Some scholars accept the trilemma, and argue that the first or second of the propositions are true, and that the third proposition (the proposition that humans live in a simulation) is false. Physicist Paul Davies uses Bostrom's trilemma as part of one possible argument against a near-infinite multiverse. This argument runs as follows: if there were a near-infinite multiverse, there would be posthuman civilizations running ancestor simulations, which would lead to the untenable and scientifically self-defeating conclusion that humans live in a simulation; therefore, by reductio ad absurdum, existing multiverse theories are likely false. (Unlike Bostrom and Chalmers, Davies (among others) considers the simulation hypothesis to be self-defeating.)[12][23]
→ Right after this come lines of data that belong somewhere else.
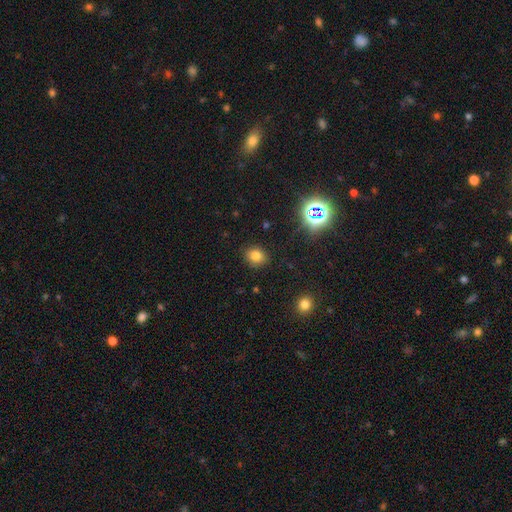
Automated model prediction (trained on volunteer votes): This appears to be a smooth galaxy with no disk features (78%) that is round (64%). Merging: none (86%).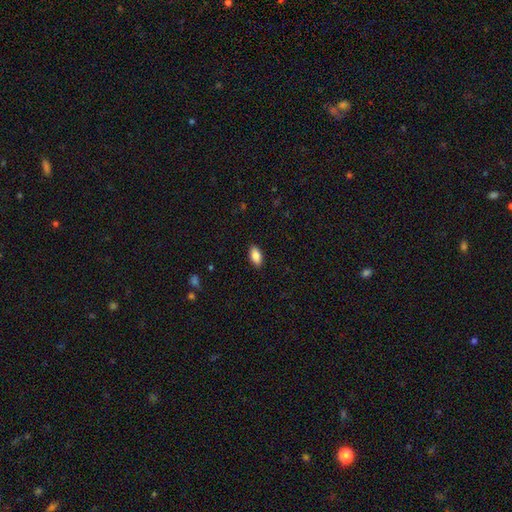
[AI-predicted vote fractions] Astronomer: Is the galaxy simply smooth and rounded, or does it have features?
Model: smooth — 87%.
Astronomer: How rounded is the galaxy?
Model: in between — 91%.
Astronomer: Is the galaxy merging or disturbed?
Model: none — 89%.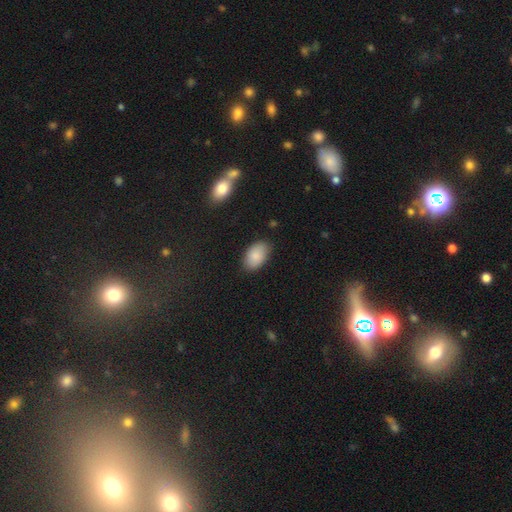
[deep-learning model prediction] This appears to be a smooth galaxy with no disk features (87%) that is in between round and cigar-shaped (93%). Merging: none (84%).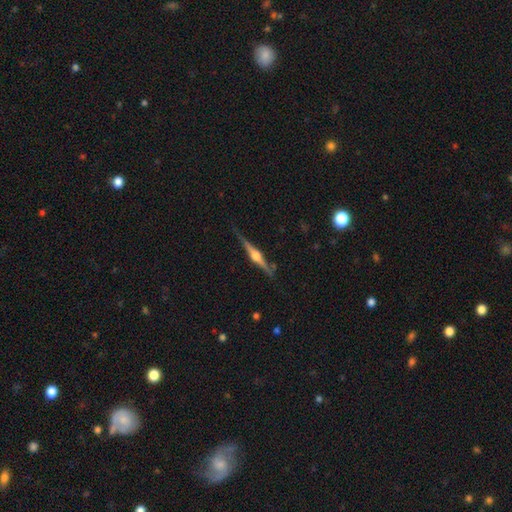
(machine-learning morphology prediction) Smooth or featured? featured or disk (81%)
Edge-on disk? yes (98%)
Edge-on bulge? rounded (93%)
Merging? none (80%)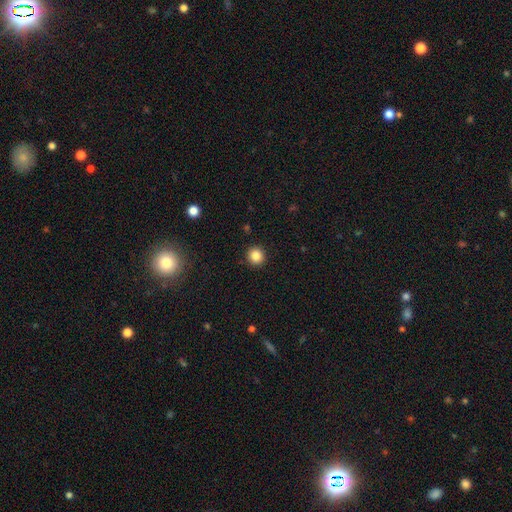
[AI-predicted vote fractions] Q: Smooth or featured?
A: smooth (85%); runner-up: star or artifact (11%)
Q: How rounded?
A: round (93%); runner-up: in between (6%)
Q: Merging?
A: none (92%); runner-up: minor disturbance (5%)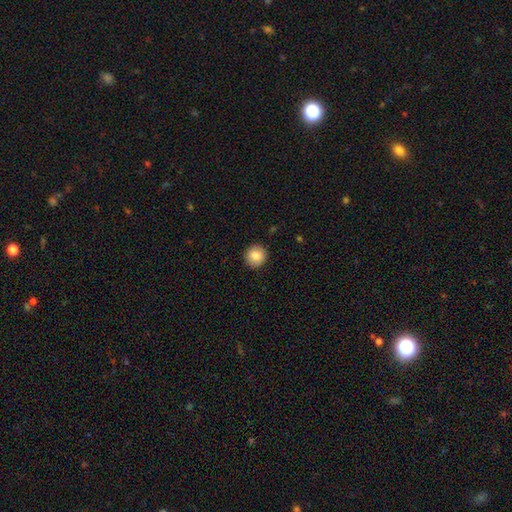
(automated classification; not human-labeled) This is clearly a smooth galaxy (85%). How rounded: clearly round (93%). Merging: clearly none (91%).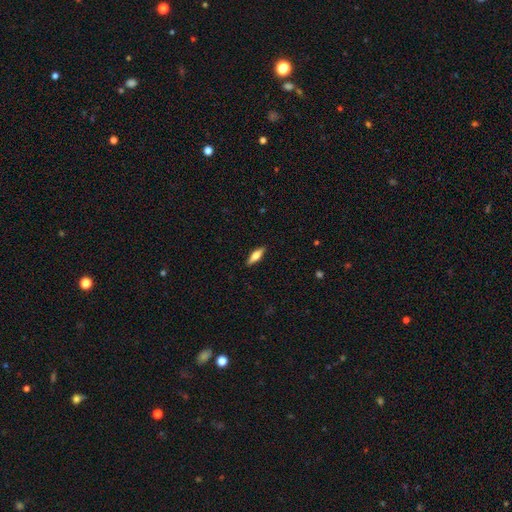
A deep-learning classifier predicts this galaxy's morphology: smooth_or_featured: smooth (p=0.62) [alt: featured or disk p=0.31]
how_rounded: in between (p=0.50) [alt: cigar-shaped p=0.47]
merging: none (p=0.89) [alt: minor disturbance p=0.08]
Some point out that there is currently no proof of technology that would facilitate the existence of sufficiently high-fidelity ancestor simulation. Additionally, there is no proof that it is physically possible or feasible for a posthuman civilization to create such a simulation, and therefore for the present, the first proposition must be taken to be true.[12] Additionally there are limits of computation.[9][24]

Physicist Marcelo Gleiser objects to the notion that posthumans would have a reason to run simulated universes: "...being so advanced they would have collected enough knowledge about their past to have little interest in this kind of simulation. ...They may have virtual-reality museums, where they could go and experience the lives and tribulations of their ancestors. But a full-fledged, resource-consuming simulation of an entire universe? Sounds like a colossal waste of time". Gleiser also points out that there is no plausible reason to stop at one level of simulation, so that the simulated ancestors might also be simulating their ancestors, and so on, creating an infinite regress akin to the "problem of the First Cause".[25]

In , philosopher Preston Greene suggested that it may be best not to find out if we are living in a simulation, since, if it were found to be true, such knowing might end the simulation.[26]

Greene's suggestion is similar to Douglas Adams' humorous idea presented in his novel The Hitchhiker's Guide to the Galaxy: that if anyone in the Universe should actually work out 'The Meaning of Life, the Universe and Everything', it would instantly disappear and be immediately replaced with something "even more complex and inexplicable".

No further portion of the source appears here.